#### WORK ITEM:
When a line in the data below includes "Arménie", pick it out and copy it.

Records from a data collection

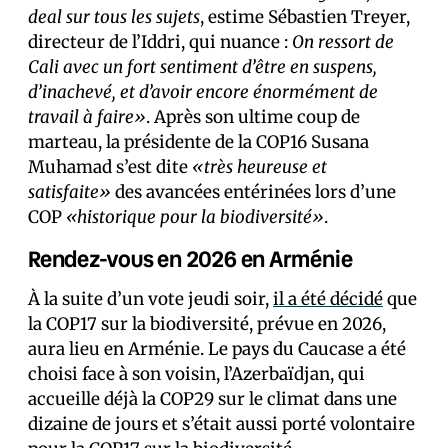
deal sur tous les sujets
, estime Sébastien Treyer,
directeur de l’Iddri, qui nuance :
On ressort de
Cali avec un fort sentiment d’être en suspens,
d’inachevé, et d’avoir encore énormément de
travail à faire»
. Après son ultime coup de
marteau, la présidente de la COP16 Susana
Muhamad s’est dite
«très heureuse et
satisfaite»
des avancées entérinées lors d’une
COP
«historique pour la biodiversité»
.
Rendez-vous en 2026 en Arménie
À la suite d’un vote jeudi soir,
il a été décidé
que
la COP17 sur la biodiversité, prévue en 2026,
aura lieu en Arménie. Le pays du Caucase a été
choisi face à son voisin, l’Azerbaïdjan, qui
accueille déjà la COP29 sur le climat dans une
dizaine de jours et s’était aussi porté volontaire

#### RESPONSE BELOW:
Rendez-vous en 2026 en Arménie
aura lieu en Arménie. Le pays du Caucase a été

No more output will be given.